**INSTRUCTIONS FOR THE TASK**. Look through the records below and copy each line that includes the word "daha".

**GIVEN DATA**.

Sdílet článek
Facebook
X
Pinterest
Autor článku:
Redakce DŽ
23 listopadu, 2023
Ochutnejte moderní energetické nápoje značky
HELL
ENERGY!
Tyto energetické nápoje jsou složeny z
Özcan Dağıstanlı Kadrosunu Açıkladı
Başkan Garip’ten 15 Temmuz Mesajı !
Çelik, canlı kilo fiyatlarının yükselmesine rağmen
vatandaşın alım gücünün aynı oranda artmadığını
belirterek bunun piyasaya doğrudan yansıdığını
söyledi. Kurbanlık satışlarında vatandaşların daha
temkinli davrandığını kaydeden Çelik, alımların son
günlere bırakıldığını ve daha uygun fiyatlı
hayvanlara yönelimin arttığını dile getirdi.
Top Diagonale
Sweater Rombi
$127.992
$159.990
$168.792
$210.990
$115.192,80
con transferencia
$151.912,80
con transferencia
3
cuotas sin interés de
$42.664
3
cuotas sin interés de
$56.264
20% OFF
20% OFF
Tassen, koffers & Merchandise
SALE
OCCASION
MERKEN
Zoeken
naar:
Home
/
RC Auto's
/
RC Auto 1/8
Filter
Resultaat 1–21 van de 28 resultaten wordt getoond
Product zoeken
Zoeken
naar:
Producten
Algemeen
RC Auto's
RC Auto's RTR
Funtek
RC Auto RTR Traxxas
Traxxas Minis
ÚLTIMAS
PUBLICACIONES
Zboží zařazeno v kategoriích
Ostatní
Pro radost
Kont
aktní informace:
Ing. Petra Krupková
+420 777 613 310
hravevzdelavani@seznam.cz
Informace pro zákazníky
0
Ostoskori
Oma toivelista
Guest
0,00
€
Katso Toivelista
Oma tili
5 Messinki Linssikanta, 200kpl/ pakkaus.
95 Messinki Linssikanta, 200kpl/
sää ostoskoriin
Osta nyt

**YOUR SOLUTION**.
söyledi. Kurbanlık satışlarında vatandaşların daha
günlere bırakıldığını ve daha uygun fiyatlı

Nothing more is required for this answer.